Friend Mark’s comment about Cornell Chicken Barbecue reminded me of the Virginia Cooperative Extension Service, administered through the land grant colleges. In Greensville County we had a County Agent, and a Home Demonstration Agent, now called Extension Agents. According to the website, they are responsible for outreach programs regarding "agriculture, natural resources, family and consumer sciences, 4H clubs and community viability."

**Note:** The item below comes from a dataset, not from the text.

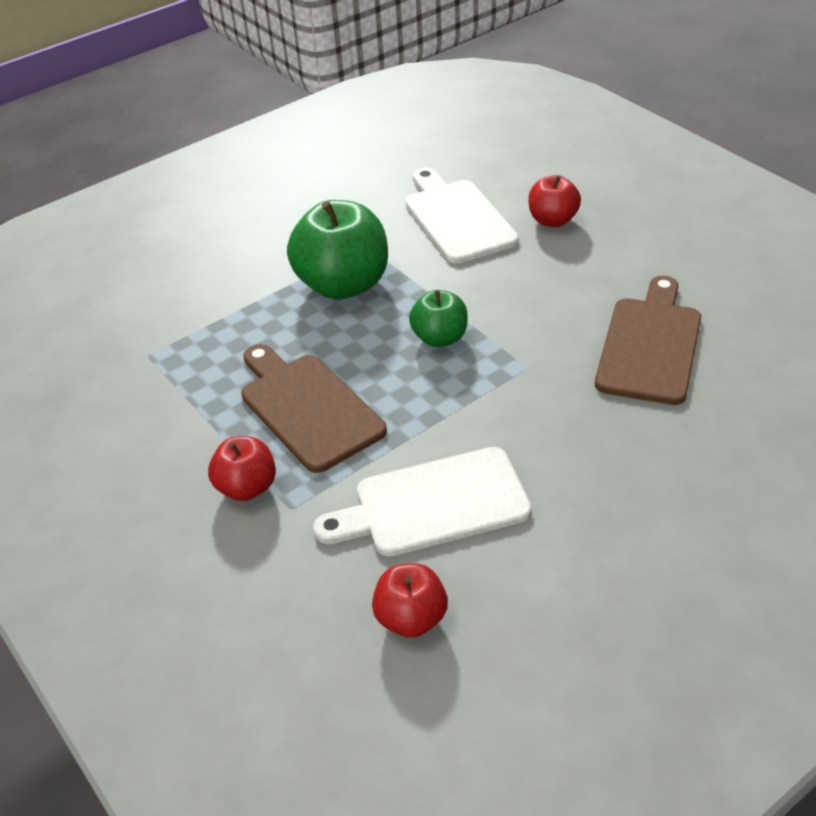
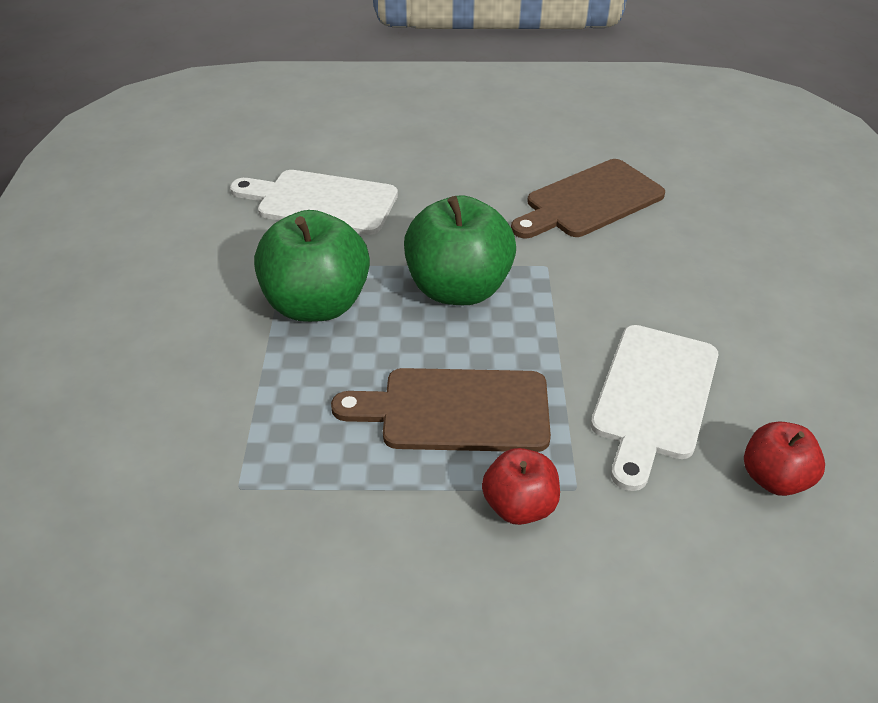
camera: 55 degrees left, 0 degrees up
(440, 338) = (458, 289): green apple -> green apple, size x1.81
(552, 220) = (393, 163): red apple -> none
(650, 345) = (589, 201): brown cutting board -> brown cutting board turned 90 degrees counterclockwise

Mother belonged to the Home Demonstration Club. The women met monthly to socialize and learn from the educational programs. Before I started school, I went with her. I remember that we packed lunch, and I carried a little bag with books or my doll, often naked. despite Mother's best efforts. The doll, not me. We always stopped on the way to pick up Mrs. Janski. She was an older lady who was a talented artist. She often brought a fig preserves and butter sandwich with the crusts cut off for her lunch, and when she did, she always made one for me. I don’t remember if I really liked the jam or if I liked the fact that she cut the crusts off. Mother only did that on very special occasions, claiming that the crusts made you pretty. I understand that some children were told the crusts would make their hair curly. I’m pretty sure the former is not true, and my hair is straight as a stick, so there you are.

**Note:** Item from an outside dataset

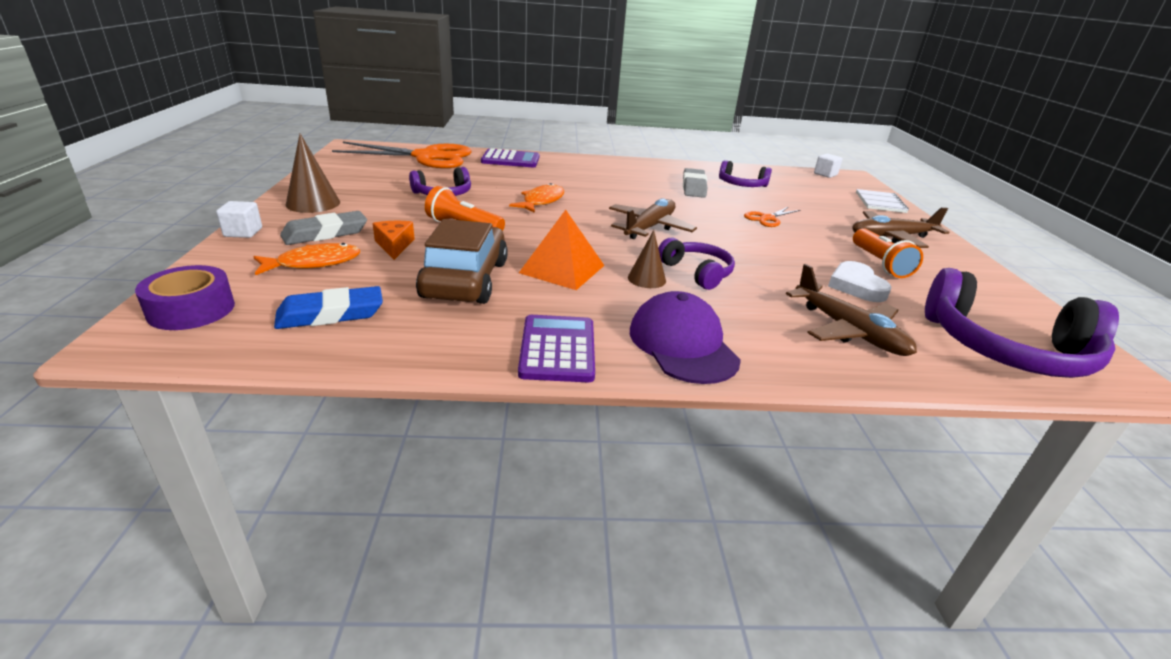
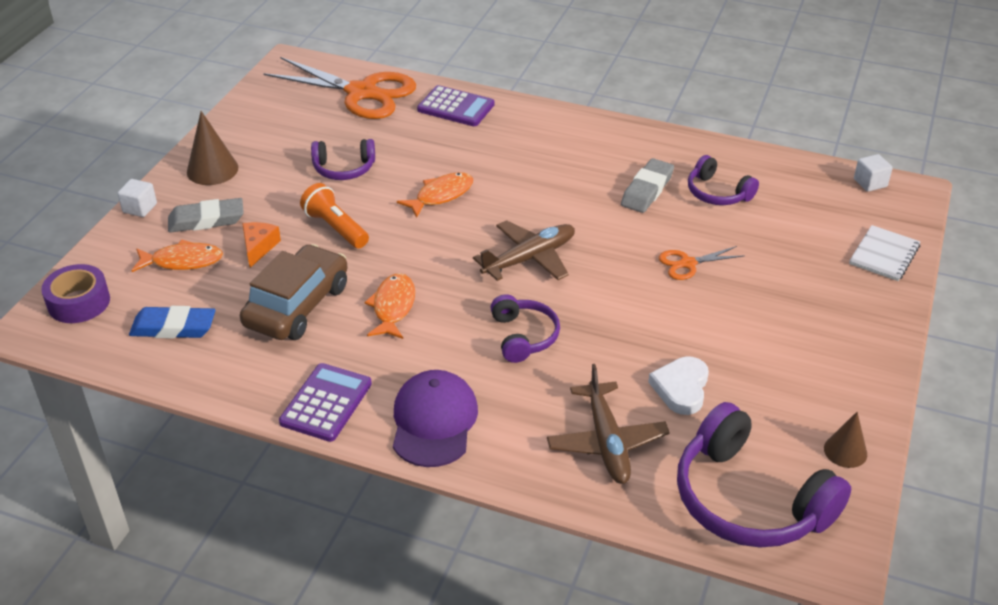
camera: 25 degrees right, 10 degrees up
(562, 269) = (393, 307): orange pyramid -> orange fish
(646, 279) = (465, 336): brown cone -> brown cone (845, 451)
(879, 264) = (749, 361): orange flashlight -> none
(892, 237) = (819, 322): brown plane -> none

I don’t have Mrs. Janski’s fig preserves recipe, but I do have Mrs. Williams’ strawberry fig recipe. They had a huge fig tree outside their side porch, and she did love figs. I prefer mine in Newtons, to tell the truth, but her jam was really popular.

Recipe:
3 cups mashed figs
2 pkg. (3 oz.) strawberry gelatin
3 cups sugar
Mix together in large saucepan. Boil 3-4 minutes. Pour into hot, sterilized jelly jars and seal.
Note: This is the recipe as I was given it back in the ‘70s, but food safety rules for canning may be different by now. If you are not an experienced canner, it might be a good idea to consult a recent canning book.

Sunday, October 2, 2011

Chicken Barbecue Sauce

When we lived in Lexington, Virginia back in the ‘70s, the fire departments in the little Rockbridge County towns, made money by having Fire Festivals during the summer. There were parades with fire trucks, ambulances, and other emergency vehicles,drums, an old guy drum major who had more fun than anyone and majorettes from toddler age on up. I recall being worried about who was looking after business because at least one truck showed up from each little town. There were also a few rides and wonderful barbecued chicken dinners, except for one community which served pot roast. I thought that seemed strange for a hot summer evening, but it was tasty. We went almost every weekend with friends and their children. To be honest, I think the parents had as much fun as the little ones.

Each dinner consisted of half or quarter of a chicken with sides and a drink, and there were wonderful desserts. I had never seen such huge grills for the chargrilled chicken. It took several men to tend them and you could smell the chicken before you got out of your car. We were told that many of the communities used some version of barbecue sauce said to have originated at VPI to baste the chicken because it doesn't have tomatoes in it and is less apt to burn before the chicken is done. A neighbor told me how to make her version of the sauce.

VPI,for non Virginians and young Virginians, stands for Virginia Polytechnic Institute, located in Blacksburg and now commonly called Va Tech. Several Robinsons went there over the years.

Recipe:
½ cup oil
1 c. cider vinegar
1/2c. Water
2T salt
½ t. black pepper (I use 1/2 black and 1/2 red)
1t. poultry seasoning (I use 1/2 t.)

Mix together and refrigerate for several hours so flavors will meld. Put into food safe spray bottle and spray chicken frequently while cooking. Leftover sauce will keep in fridge for several days.

Note: I usually cut the recipe in half. I have also made it without poultry seasoning when I didn't have any.